The company’s three moderate lifestyle brands — Sag Harbor, Briggs New York and Koret — together make up nearly $500 million in wholesale volume, or half the company’s total revenues. The brands’ sales, marketing and retail planning teams will stay in New York along with the showrooms, but the rest of the operations will relocate to Los Angeles. For Sag Harbor and Koret, the move will be completed by May 31, and for Briggs, Aug. 15.
The move to California frees up a lot of New York real estate, while moving the remaining part of the moderate brand teams to Los Angeles-based offices, where the junior brands XOXO, Jolt and My Michelle are based — and where Kellwood already controls the building’s additional space.
“Our California offices already has the culture we are trying to build,” Kramer said. “It’s important to create an operating machine in the City of Industry that is much more leveragable and profitable.”
The brand leaders at the relocated moderate brands will report to Arthur Gordon, ceo of Kellwood West. The operational members of the team will report to the Los Angeles-based leaders of their respective groups.
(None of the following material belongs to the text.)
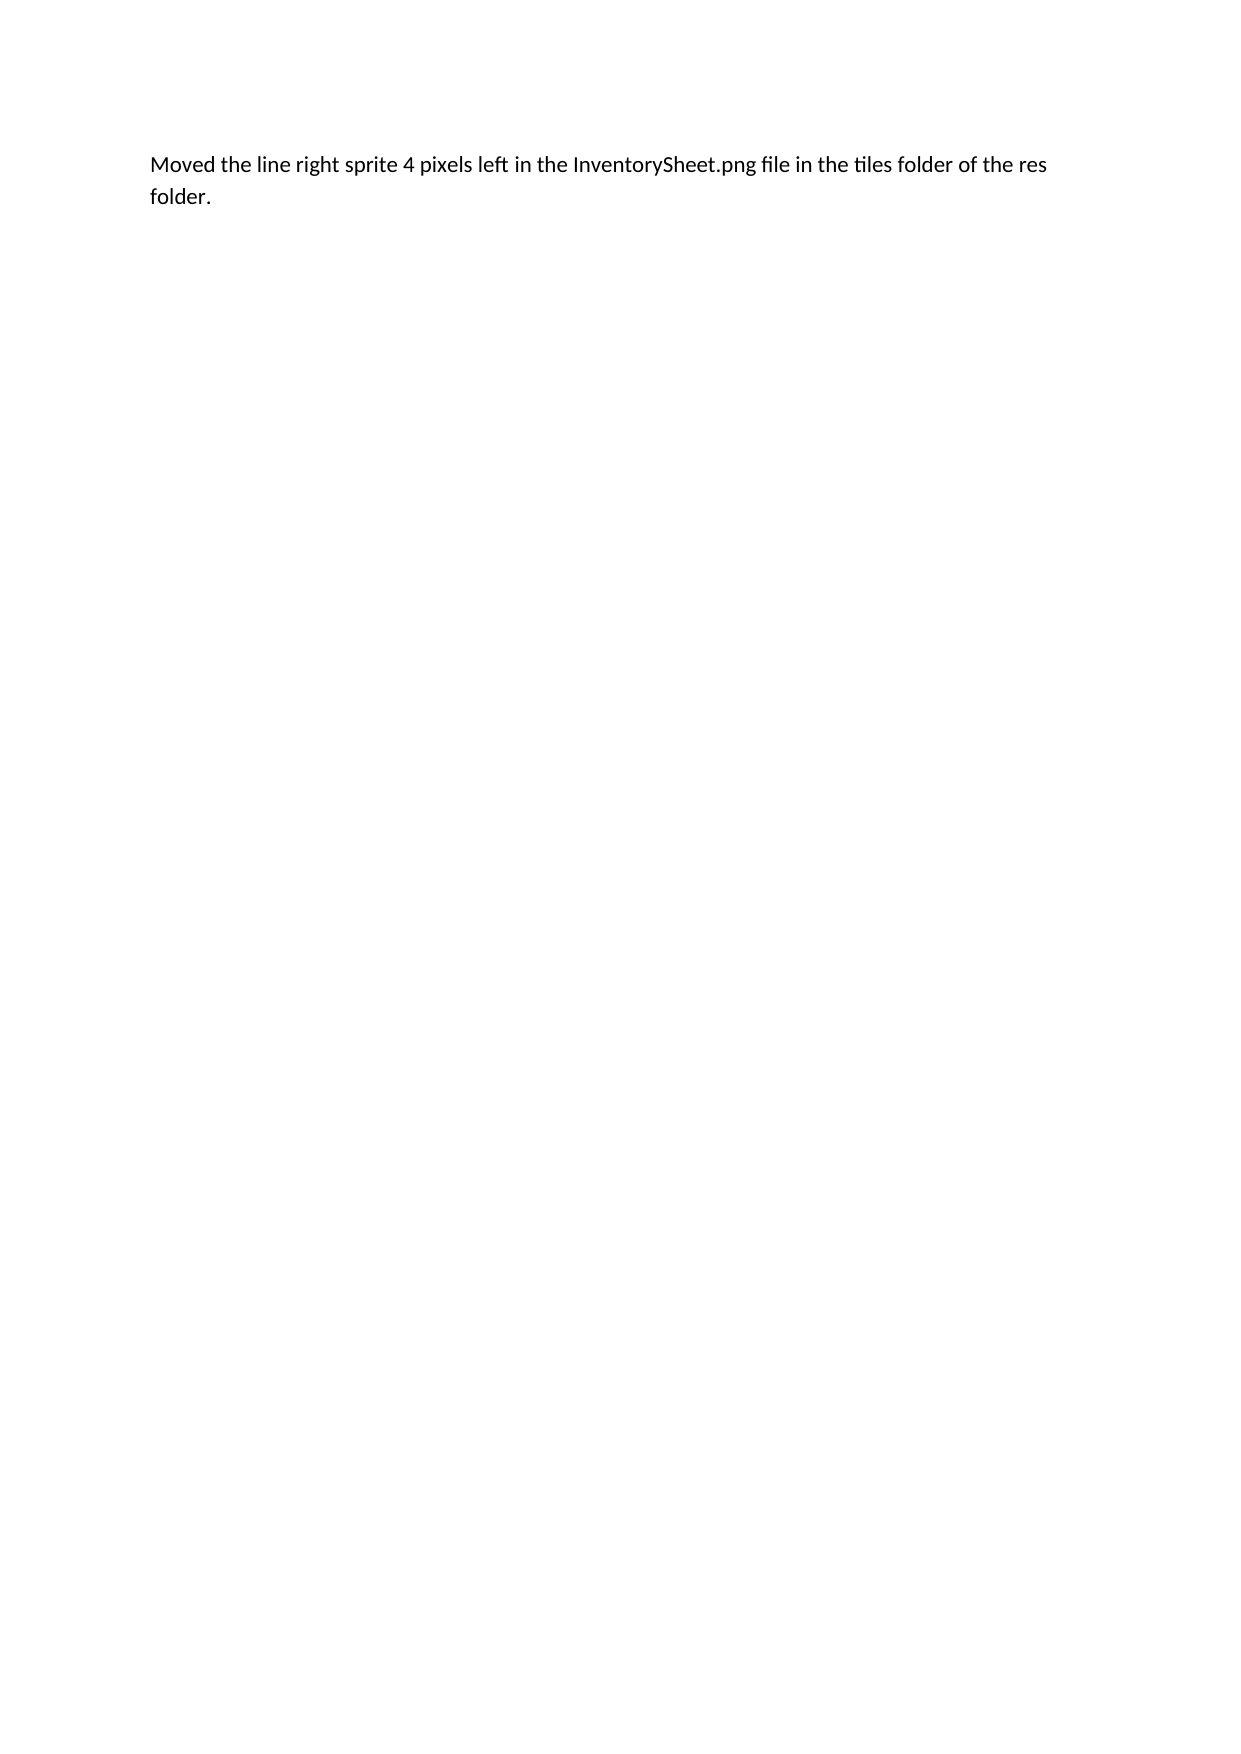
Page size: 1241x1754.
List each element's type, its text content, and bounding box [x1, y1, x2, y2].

text Moved the line right sprite 4 pixels left in the InventorySheet.png file in the tiles folder of the res folder. [150, 150, 1090, 210]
Kramer said the decision was not made because of the economy, but rather because of the strategic restructuring of the firm. Since the revamp began and before this round of cuts, dozens of back office and executive posts at Kellwood had been cut.
“We had too big of a corporate infrastructure for what we are supporting today,” said Kramer.
Kellwood now does less than half of the $2 billion in sales it did in 2006 since streamlining the company in the last year. The company sold its dress shirts manufacturing division, Smart Shirts Ltd., a year ago; broke off American Recreation Products Inc. and children’s wear brands Gerber Childrenswear LLC and Hanna Andersson into stand-alone divisions this summer; shuttered the Hong Kong-based sourcing operations; closed the moderate dress division; put Hollywould up for sale, and exited many of its licensing businesses, including Calvin Klein better and bridge lines, O Oscar, and Liz Claiborne brand suits and dresses.
Kramer said the move followed the $1 billion company’s four-pronged strategy: right-sizing the organization, establishing a cross-branded model, generating incremental top-line growth through expanding direct sales, and measuring and driving accountability and performance.
Kellwood’s brands are outperforming their competition, Kramer said, but added that profitability is being hurt. “Sales are happening, but at a much smaller margin,” he said. “Our brands are doing as good or better than our competitors. I think 2009 will be a make or break year for our competition and for retailers, with some companies forced to sell or close, but that allows for more market share to be captured for strong companies like Kellwood. It’s dire out there, but I’m confident with our strategy and our financial position with our partner Sun Capital.”
While Kellwood is downsizing in some areas, it is also actively pursuing acquisitions between $10 million and $90 million in wholesale volume, Kramer said. Kellwood has sent out a couple of letters of intent, at least one for a premium denim brand, the expertise of which Kellwood plans to leverage for brands in its portfolio such as Vince.